Results of a Regression Analysis
Here we include simple (Chapters 27 and 28) and multiple linear regression (Chapter 29), logistic regression (Chapter 30), Poisson regression (Chapter 31), proportional hazards regression (Chapter 44) and regression methods for clustered data (Chapter 42). Full details of these analyses are explained in the associated chapters.
- Include relevant diagrams (e.g. a scatter plot with the fitted line for simple regression).
- Clearly state which is the dependent variable and which is (are) the explanatory variable(s).
- Justify underlying assumptions and explain the results of regression diagnostics, if appropriate.
- Describe any transformations, and explain their purpose.
- Where appropriate, describe the possible numerical values taken by any categorical variable (e.g. male = 0, female = 1), how dummy variables were created (Chapter 29), and the units of numerical variables.
- Give an indication of the goodness of fit of the model (e.g. quote R2 (Chapter 29) or LRS (Chapter 32)).
- If appropriate (e.g. in multiple regression), give the results of the overall F-test from the ANOVA table.
- Provide estimates of all the coefficients in the model (including those which are not significant, if applicable) together with the confidence intervals for the coefficients or standard errors of their estimates. In logistic regression (Chapter 30), Poisson regression (Chapter 31) and proportional hazards regression (Chapter 44), convert the coefficients to estimated odds ratios, relative rates or relative hazards (with confidence intervals).

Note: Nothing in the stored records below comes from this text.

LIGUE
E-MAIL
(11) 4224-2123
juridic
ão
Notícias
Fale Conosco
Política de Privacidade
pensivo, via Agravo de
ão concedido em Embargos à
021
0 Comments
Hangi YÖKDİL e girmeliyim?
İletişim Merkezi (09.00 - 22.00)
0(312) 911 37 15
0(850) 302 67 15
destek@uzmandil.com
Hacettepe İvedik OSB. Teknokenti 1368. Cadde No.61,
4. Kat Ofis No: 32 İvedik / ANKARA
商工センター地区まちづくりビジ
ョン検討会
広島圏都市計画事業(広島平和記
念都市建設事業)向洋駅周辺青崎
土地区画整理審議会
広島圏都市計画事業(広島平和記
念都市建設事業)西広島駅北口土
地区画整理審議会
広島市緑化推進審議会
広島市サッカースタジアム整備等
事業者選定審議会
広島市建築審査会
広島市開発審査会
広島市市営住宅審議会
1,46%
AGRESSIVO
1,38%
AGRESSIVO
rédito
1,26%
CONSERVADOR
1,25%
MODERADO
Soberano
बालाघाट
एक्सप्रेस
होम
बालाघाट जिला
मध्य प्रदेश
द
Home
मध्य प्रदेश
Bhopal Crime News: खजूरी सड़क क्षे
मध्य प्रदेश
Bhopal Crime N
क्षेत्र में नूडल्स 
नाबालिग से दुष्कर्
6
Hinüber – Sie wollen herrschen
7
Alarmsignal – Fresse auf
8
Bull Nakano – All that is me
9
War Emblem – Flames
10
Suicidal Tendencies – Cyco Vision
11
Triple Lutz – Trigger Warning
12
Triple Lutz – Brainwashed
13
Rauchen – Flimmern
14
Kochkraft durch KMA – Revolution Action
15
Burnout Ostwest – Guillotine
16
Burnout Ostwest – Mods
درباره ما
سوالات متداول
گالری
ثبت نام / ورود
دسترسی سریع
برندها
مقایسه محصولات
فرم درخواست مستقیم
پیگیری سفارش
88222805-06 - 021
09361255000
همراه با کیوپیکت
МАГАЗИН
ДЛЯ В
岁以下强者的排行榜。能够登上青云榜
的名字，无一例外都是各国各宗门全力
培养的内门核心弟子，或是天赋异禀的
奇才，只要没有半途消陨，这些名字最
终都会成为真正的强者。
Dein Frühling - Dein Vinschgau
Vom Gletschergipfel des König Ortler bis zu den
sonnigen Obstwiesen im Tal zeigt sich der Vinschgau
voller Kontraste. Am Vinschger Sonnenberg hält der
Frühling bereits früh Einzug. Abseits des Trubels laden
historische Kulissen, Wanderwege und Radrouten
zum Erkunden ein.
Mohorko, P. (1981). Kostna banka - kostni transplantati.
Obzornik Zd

Interpret the relevant coefficients.
- Show the results of the hypothesis tests on the coefficients (i.e. include the test statistics and the P-values). Draw appropriate conclusions from these tests.
Complex Analyses
There are no simple rules for the presentation of the more complex forms of statistical analysis. Be sure to describe the design of the study fully (e.g. the factors in the analysis of variance and whether there is a hierarchical arrangement), and include a validation of underlying assumptions, relevant descriptive statistics (with confidence intervals), test statistics and P-values. A brief description of what the analysis is doing helps the uninitiated; this should be accompanied by a reference for further details. Specify which computer package has been used.